Voici un extrait de l’arrêté du 22 juillet 1994 qui
régit aujourd’hui la fonction : il stipule que «les aides-soignants
contribuent à la prise en charge globale des personnes en liaison avec
les autres intervenants au sein d’une équipe pluridisciplinaire, en
milieu hospitalier et extra-hospitalier et, en tant que de besoin, à leur
éducation et à celle de leur entourage ».
Au sein de cette équipe, «l’aide-soignant
contribue à la prise en charge d’une personne ou d’un groupe de
personnes et participe, dans le cadre du rôle propre de l’infirmier(décret
n°93-345 du 15 mars 1993 relatif aux actes professionnels et à l’exercice
de la profession d’infirmière), en collaboration avec lui et sous sa
responsabilité, à des soins visant à répondre aux besoins d’entretien
et de continuité de la vie de l’être humain et à compenser
partiellement ou totalement un manque ou une diminution d’autonomie de
la personne. »
L’aide-soignant peut donc se définir comme un
professionnel apte à donner des soins sous certaines conditions car il
exerce cette activité en collaboration et sous la responsabilité d’un
infirmier en milieu hospitalier ou extra-hospitalier.

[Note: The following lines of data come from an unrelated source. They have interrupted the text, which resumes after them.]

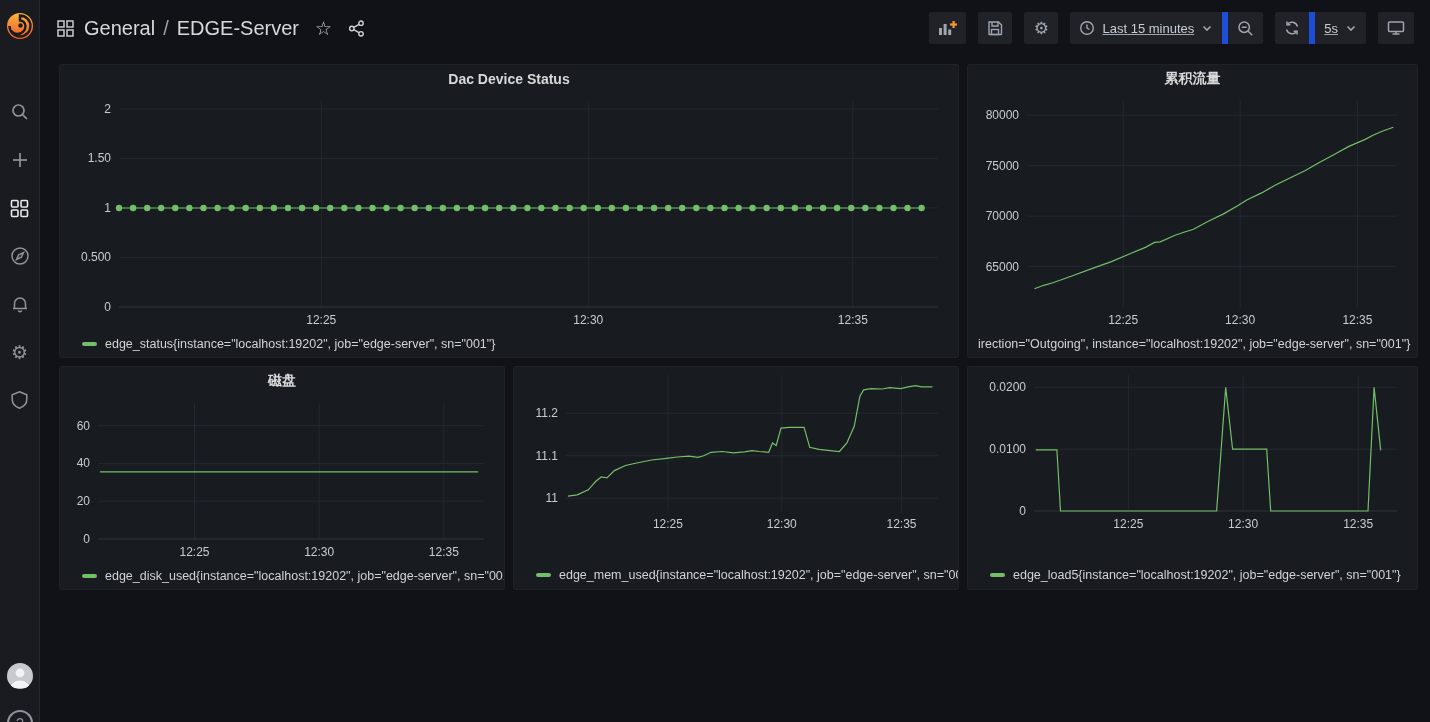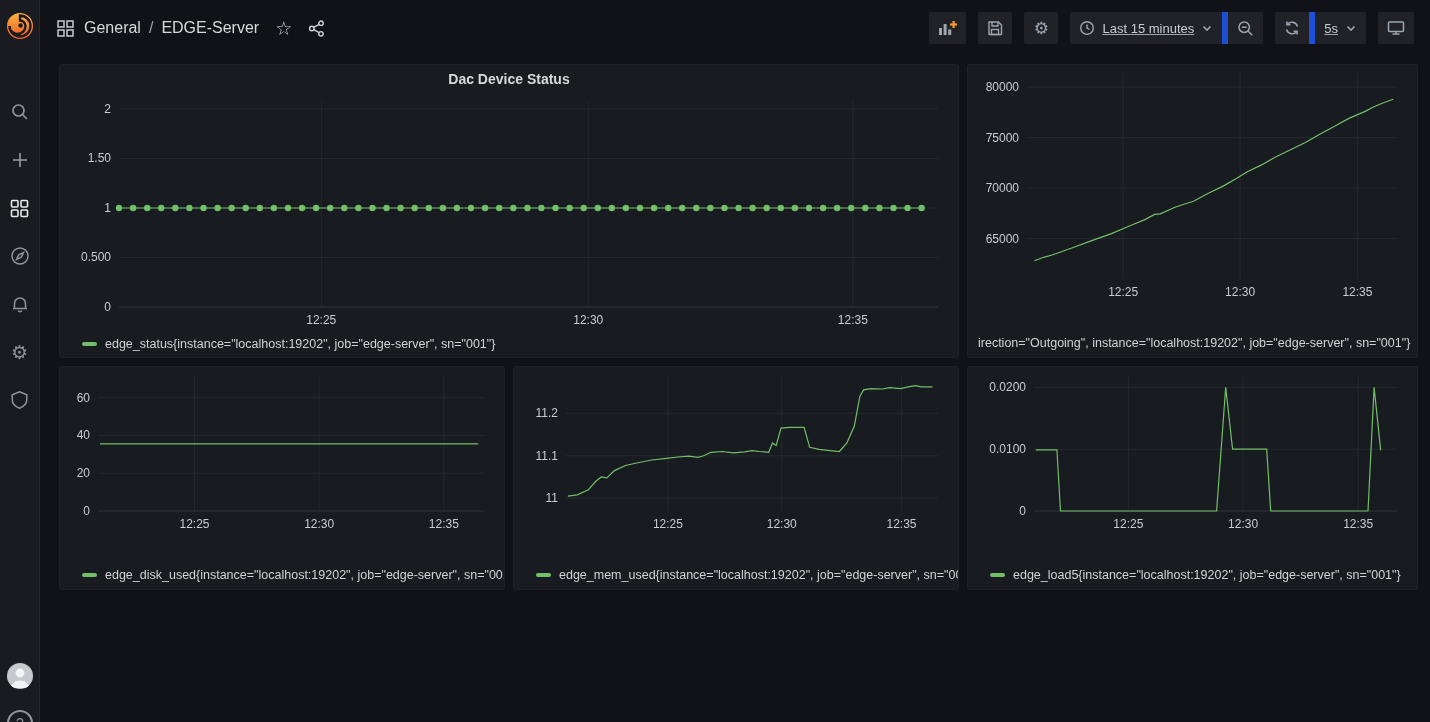"General" .crumb { font-size: 16px -> 20px }
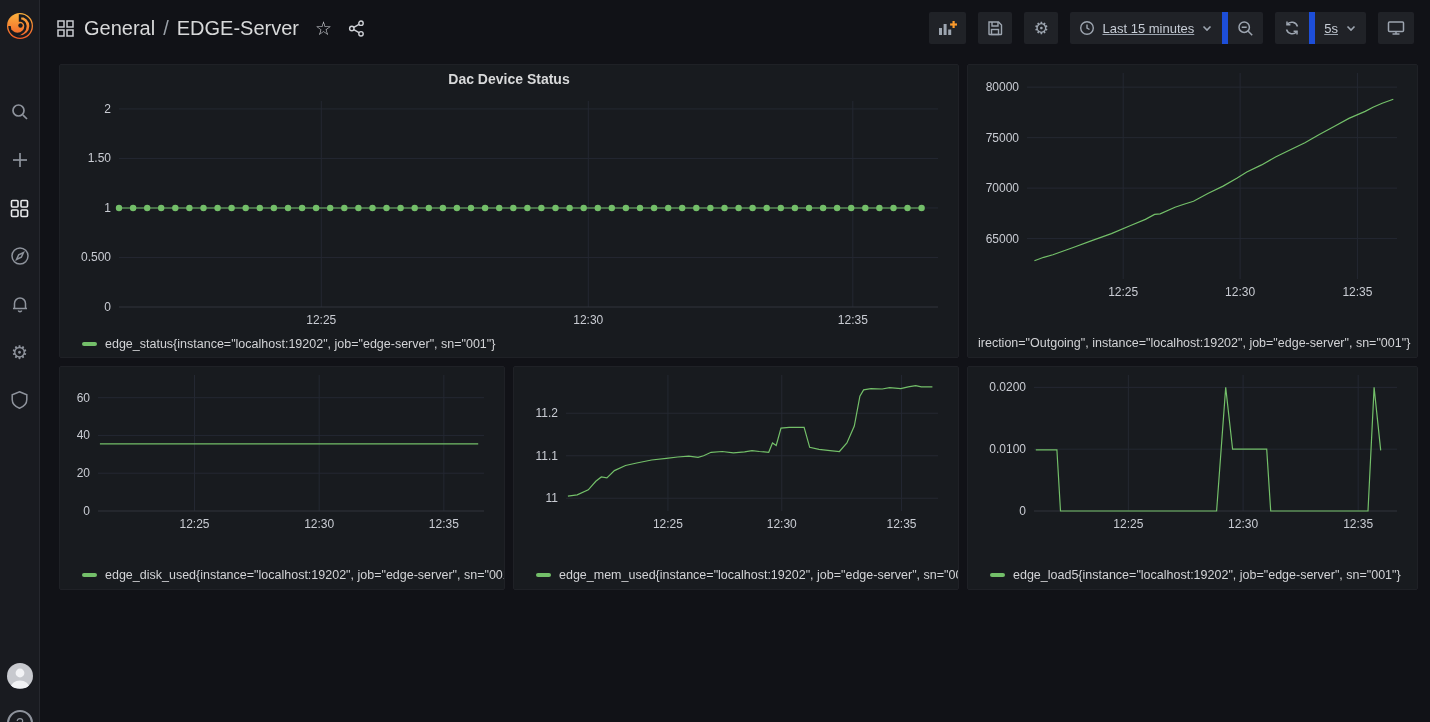"累积流量" div.panel-header { html: none -> <div> <span>累积流量</span> </div> }
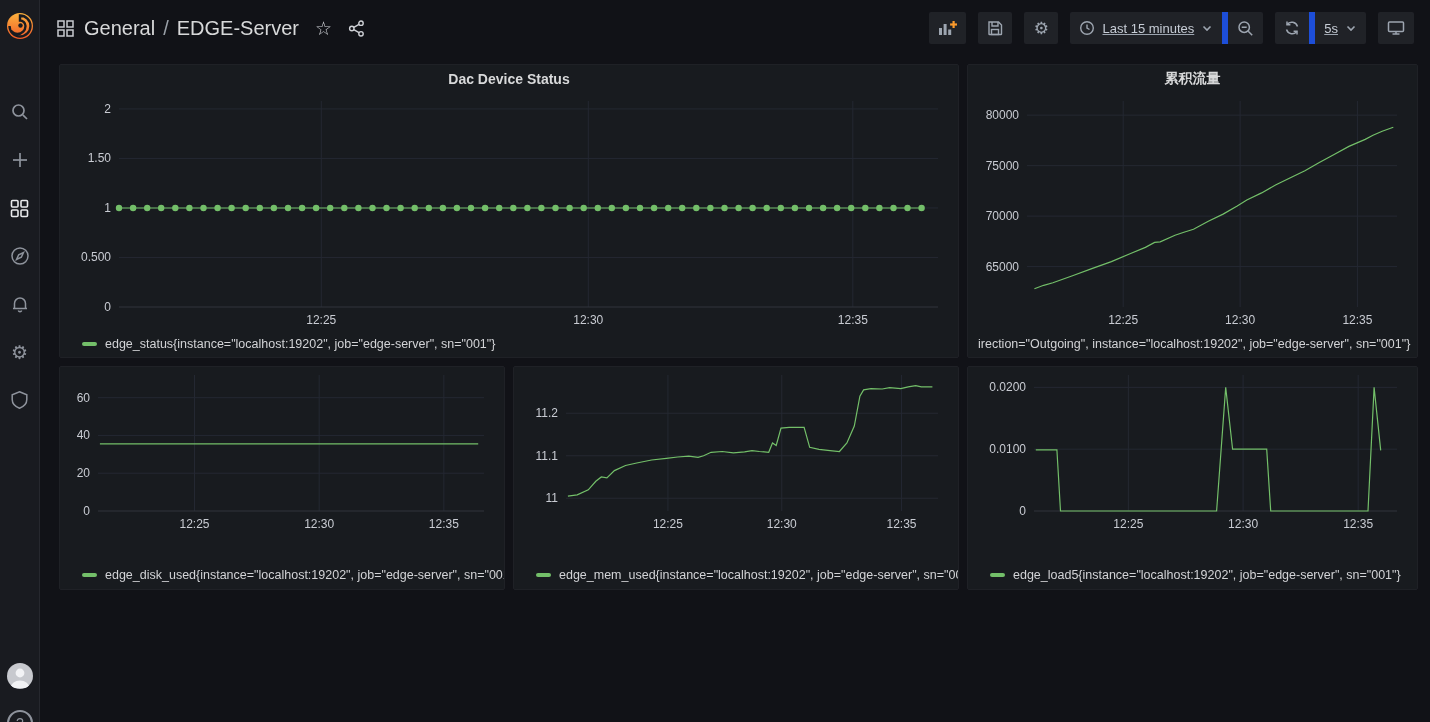"磁盘" div.panel-header { html: none -> <div> <span>磁盘</span> </div> }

Voici encore un extrait du décret n°93-345 du 15 mars
1993 relatif aux actes professionnels et à l’exercice de la profession
d’infirmière en extra-hospitalier « lorsque ces soins sont dispensés
dans un établissement ou un service à domicile, à caractère sanitaire,
social ou médico-social, l’infirmier peut, sous sa responsabilité, les
assurer avec la collaboration d’auxiliaires de puériculture ou d’aides-soignants
qu’il encadre et dans la limite de la compétence reconnue à ces
derniers du fait de leur formation. »
Cette formation est le diplôme professionnel d’aide-soignant
(voir rubrique la formation
aide-soignante ).
Il en résulte que la collaboration des aides-soignants
aux actions de soins ne peut être étendue aux actions ne figurant pas à
leur programme de formation ni aux actes dont l’infirmier n’a pas la
direction, c’est à dire aux actes prescrits par un médecin.